Il ne faut pas que le consentement de l'administré ait été
arraché sous la menace d'une canonnière, batteries braquées
sur le palais présidentiel.
Ne parlons donc plus de protectorat, mais de « partenariat intégral
». Le partenariat intégral met complètement la société
administrée sous la gouverne de l'État administrateur. Deux
choses le distinguent d'un protectorat. La première, c'est qu'il
n'est pas imposé par la force, mais voulu par la société
administrée ; la seconde, c'est qu'il est soumis à des règles
de droit strictes. L'administré n'est pas laissé à
la merci de son administrateur qui deviendrait son occupant.
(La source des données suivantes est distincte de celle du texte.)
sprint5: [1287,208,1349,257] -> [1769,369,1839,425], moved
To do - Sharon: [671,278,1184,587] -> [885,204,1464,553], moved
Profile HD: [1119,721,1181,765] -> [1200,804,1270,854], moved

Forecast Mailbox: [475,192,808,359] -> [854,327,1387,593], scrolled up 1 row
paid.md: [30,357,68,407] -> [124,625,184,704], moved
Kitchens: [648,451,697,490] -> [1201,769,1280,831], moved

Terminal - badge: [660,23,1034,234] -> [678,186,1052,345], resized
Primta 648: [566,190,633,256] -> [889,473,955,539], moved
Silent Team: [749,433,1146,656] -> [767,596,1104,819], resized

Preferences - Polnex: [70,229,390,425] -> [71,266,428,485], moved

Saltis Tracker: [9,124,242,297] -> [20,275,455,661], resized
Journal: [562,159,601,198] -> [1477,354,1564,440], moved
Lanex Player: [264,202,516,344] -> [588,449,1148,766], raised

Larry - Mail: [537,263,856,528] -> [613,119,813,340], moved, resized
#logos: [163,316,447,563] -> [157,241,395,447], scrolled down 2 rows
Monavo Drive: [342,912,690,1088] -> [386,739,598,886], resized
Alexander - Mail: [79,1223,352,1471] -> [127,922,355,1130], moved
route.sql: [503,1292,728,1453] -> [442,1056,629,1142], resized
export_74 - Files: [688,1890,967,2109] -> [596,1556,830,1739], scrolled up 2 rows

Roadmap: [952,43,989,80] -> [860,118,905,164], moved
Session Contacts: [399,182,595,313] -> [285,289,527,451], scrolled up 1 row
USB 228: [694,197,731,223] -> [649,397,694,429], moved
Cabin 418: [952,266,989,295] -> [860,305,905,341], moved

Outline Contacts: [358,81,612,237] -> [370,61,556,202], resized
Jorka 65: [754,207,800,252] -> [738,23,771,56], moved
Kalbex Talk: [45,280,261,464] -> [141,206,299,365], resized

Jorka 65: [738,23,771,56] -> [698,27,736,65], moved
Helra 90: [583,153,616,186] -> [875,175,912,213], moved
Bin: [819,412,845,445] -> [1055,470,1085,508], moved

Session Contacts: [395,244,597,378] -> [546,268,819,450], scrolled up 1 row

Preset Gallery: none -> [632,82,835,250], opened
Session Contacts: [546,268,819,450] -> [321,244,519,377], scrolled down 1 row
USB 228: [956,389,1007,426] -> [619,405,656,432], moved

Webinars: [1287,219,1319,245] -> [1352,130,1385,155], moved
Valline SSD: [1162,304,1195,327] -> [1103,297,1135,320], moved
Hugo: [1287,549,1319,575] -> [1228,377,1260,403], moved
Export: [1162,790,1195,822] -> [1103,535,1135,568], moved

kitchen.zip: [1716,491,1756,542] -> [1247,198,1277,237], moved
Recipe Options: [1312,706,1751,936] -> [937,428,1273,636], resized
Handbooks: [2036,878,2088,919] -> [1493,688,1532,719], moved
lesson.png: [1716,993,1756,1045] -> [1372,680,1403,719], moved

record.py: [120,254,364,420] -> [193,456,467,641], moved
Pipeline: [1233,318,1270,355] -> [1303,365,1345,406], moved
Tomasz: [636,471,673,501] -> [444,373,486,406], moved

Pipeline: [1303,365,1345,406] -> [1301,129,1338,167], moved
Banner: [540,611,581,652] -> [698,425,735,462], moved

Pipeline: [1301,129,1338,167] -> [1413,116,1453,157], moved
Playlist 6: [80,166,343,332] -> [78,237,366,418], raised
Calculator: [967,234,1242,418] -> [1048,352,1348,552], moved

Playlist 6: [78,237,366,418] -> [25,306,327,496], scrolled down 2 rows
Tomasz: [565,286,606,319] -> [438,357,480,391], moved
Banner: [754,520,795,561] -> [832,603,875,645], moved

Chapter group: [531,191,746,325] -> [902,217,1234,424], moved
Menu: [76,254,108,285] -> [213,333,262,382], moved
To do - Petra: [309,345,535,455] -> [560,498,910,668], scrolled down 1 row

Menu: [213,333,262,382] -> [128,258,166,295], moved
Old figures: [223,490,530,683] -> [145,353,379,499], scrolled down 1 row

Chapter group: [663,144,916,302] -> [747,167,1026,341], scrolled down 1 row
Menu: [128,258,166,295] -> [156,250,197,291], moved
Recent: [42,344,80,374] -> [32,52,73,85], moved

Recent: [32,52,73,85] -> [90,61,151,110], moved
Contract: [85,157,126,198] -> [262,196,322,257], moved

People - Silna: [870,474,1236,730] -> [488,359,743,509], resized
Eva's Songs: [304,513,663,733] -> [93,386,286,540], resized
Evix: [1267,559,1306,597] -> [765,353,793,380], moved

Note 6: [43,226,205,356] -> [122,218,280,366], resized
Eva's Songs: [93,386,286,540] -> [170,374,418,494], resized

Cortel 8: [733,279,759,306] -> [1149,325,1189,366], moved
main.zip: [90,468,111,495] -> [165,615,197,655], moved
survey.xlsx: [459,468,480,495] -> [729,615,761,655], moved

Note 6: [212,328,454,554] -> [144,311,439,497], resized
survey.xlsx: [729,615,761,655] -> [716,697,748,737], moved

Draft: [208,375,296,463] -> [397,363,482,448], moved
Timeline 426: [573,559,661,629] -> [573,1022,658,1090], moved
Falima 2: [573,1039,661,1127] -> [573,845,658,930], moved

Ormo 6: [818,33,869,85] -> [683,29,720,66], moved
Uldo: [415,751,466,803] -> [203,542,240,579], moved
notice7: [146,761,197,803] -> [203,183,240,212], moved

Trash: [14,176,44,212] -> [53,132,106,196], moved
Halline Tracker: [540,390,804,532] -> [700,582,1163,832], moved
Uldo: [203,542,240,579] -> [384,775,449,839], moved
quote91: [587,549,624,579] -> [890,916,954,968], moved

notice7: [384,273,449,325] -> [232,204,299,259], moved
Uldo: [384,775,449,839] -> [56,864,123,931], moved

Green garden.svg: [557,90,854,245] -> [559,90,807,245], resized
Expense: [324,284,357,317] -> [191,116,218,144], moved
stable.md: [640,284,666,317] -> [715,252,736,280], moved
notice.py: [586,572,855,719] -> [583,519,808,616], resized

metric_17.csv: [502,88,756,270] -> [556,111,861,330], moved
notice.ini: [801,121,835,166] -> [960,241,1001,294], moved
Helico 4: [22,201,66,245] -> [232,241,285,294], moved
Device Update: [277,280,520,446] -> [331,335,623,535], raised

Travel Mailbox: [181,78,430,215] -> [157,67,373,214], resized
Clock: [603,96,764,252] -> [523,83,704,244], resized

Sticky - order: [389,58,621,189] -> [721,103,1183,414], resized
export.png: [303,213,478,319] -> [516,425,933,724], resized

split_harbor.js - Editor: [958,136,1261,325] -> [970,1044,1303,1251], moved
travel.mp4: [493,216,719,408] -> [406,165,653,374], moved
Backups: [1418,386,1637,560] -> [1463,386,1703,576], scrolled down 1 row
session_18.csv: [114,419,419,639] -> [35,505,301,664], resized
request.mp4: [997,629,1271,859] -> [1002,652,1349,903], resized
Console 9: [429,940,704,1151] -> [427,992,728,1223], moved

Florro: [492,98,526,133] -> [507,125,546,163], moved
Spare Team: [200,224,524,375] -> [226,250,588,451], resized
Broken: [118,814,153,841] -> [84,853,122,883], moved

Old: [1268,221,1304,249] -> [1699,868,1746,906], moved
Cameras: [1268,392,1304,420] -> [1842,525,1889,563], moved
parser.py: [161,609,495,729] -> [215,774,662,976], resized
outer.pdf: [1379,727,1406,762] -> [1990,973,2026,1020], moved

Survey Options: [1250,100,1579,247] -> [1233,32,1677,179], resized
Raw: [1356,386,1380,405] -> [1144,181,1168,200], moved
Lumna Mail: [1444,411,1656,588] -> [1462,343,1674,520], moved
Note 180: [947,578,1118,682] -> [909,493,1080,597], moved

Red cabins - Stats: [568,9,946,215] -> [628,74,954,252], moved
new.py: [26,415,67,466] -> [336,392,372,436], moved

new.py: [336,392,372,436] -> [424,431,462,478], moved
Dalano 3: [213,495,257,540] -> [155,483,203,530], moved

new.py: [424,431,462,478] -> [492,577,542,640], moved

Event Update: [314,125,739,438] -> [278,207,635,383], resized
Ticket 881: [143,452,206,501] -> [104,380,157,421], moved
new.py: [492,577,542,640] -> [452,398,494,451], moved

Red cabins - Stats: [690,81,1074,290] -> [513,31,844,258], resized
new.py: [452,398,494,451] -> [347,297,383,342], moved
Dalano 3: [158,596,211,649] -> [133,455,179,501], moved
Soumettre un partenariat à des règles de droit est possible, si deux conditions sont remplies. D'abord, si la communauté internationale, au palier des Nations Unies, se
dote des organismes de contrôle nécessaires pour vérifier
que les accords de partenariat soient respectés et, ensuite,si un équilibre
des forces s'établit sur la planète, qui permette que soit
mise au besoin à la disposition des Nations Unies une force d'intervention
crédible.
Si une structure de contrôle est créée, la propension
de tout fonctionnaire à vouloir se rendre utile, ou au moins intéressant,
la rendra vigilante. Si un équilibre des forces s'établit
dans le monde, respecter le bon droit y deviendra la meilleure solution
de compromis et les Nations Unies deviendront une source respectée
d'arbitrage. Nous parlons ailleurs de cette évolution vers un
« monde de droit ». (713F2)
Dans ce cadre de légalité internationale, le partenariat
intégral peut être une solution efficace. Il peut l'être
si ces partenariats ne sont pas de simples subterfuges pour mieux exploiter
les pays du tiers-monde, mais s'ils ne sont pas non plus présumés
conclus uniquement pour aider les indigents. La générosité
n'est pas une hypothèse forte en relations internationales. L'angélisme
n'a pas d'avenir.
Ceux qui aident et protègent veulent être payés
pour aider et protéger. Ils veulent en tirer eux aussi un profit.
Il faut donc que les interventions de partenariat soient mutuellement profitables,
aussi bien pour celui qui protège que pour celui qui est protégé.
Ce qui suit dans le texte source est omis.